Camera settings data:
+ + + +

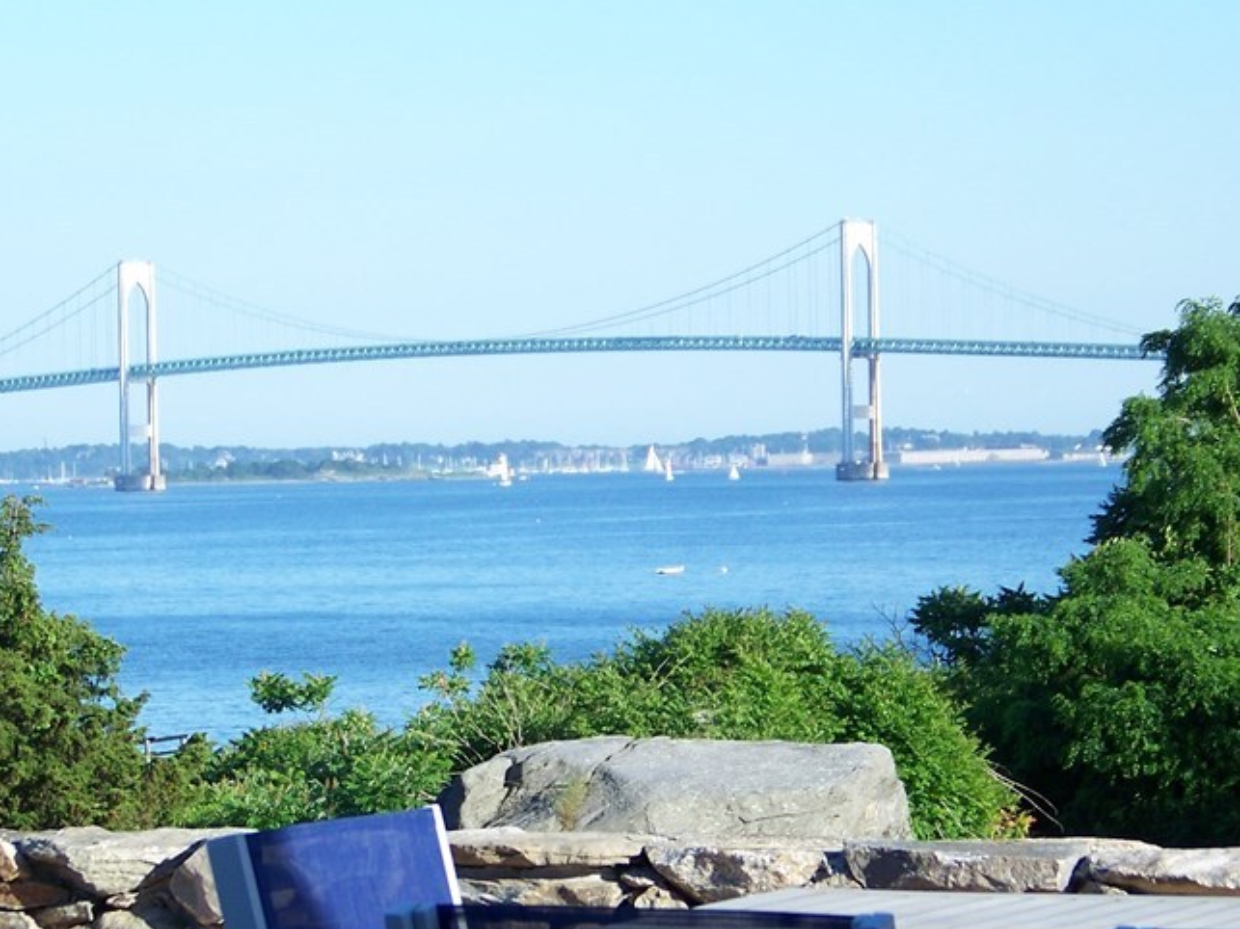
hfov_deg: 12.9
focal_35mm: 153
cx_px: 490
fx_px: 5480
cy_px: 632
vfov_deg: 9.7
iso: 64
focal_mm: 16.2
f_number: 3.2
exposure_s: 1/400
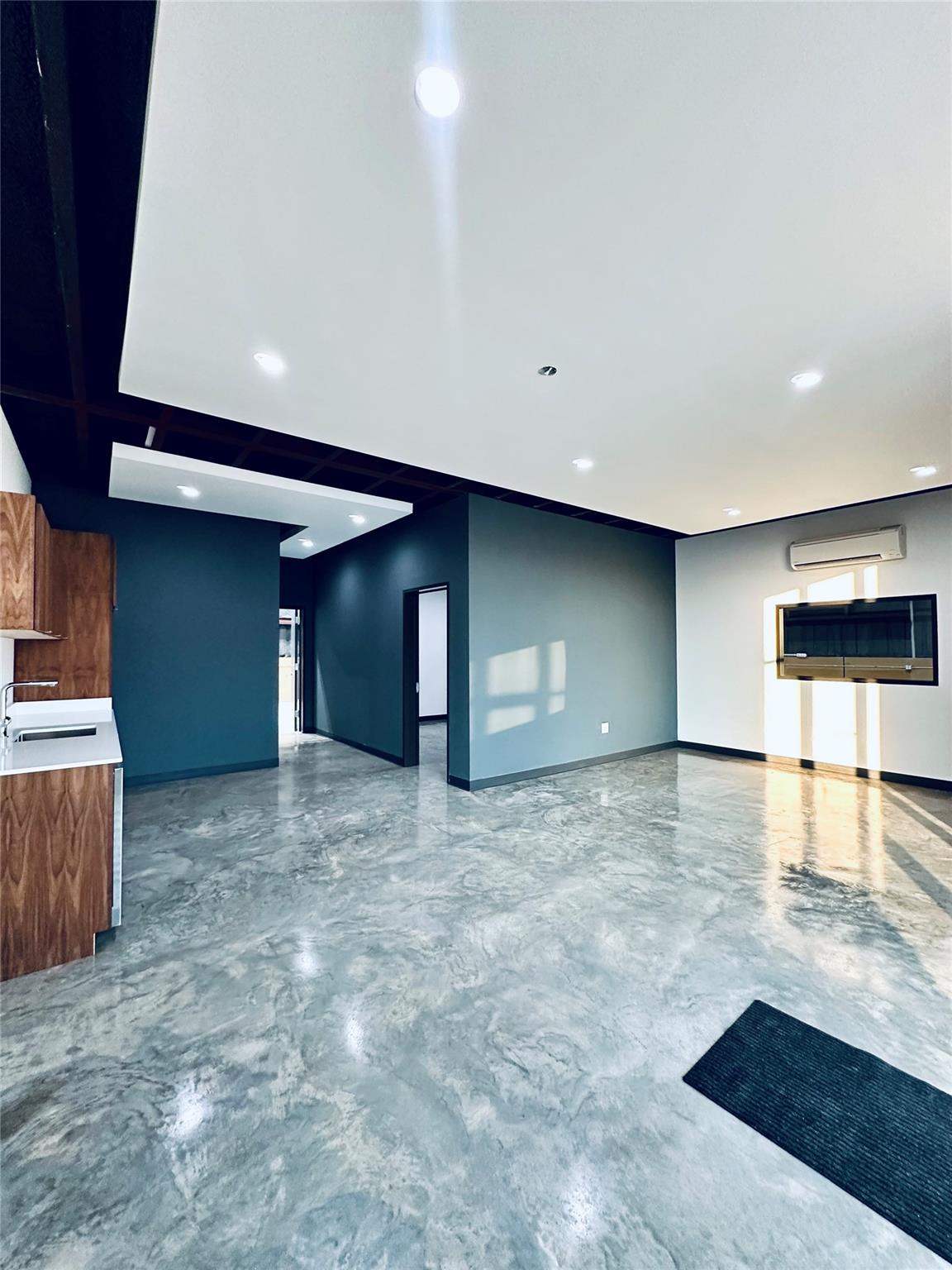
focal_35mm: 14
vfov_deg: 102.1
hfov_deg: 85.7
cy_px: 635
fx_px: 513
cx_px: 476
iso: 320
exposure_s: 1/120
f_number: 2.2
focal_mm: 2.22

+ + + +

→ TO-DO ITEM: Leave out the pictures and repeat exactly the lines from the one containing "vfov_deg: 9.7" through the last line of the entries.

→ SOLUTION TO THIS EXERCISE:
vfov_deg: 9.7
iso: 64
focal_mm: 16.2
f_number: 3.2
exposure_s: 1/400
focal_35mm: 14
vfov_deg: 102.1
hfov_deg: 85.7
cy_px: 635
fx_px: 513
cx_px: 476
iso: 320
exposure_s: 1/120
f_number: 2.2
focal_mm: 2.22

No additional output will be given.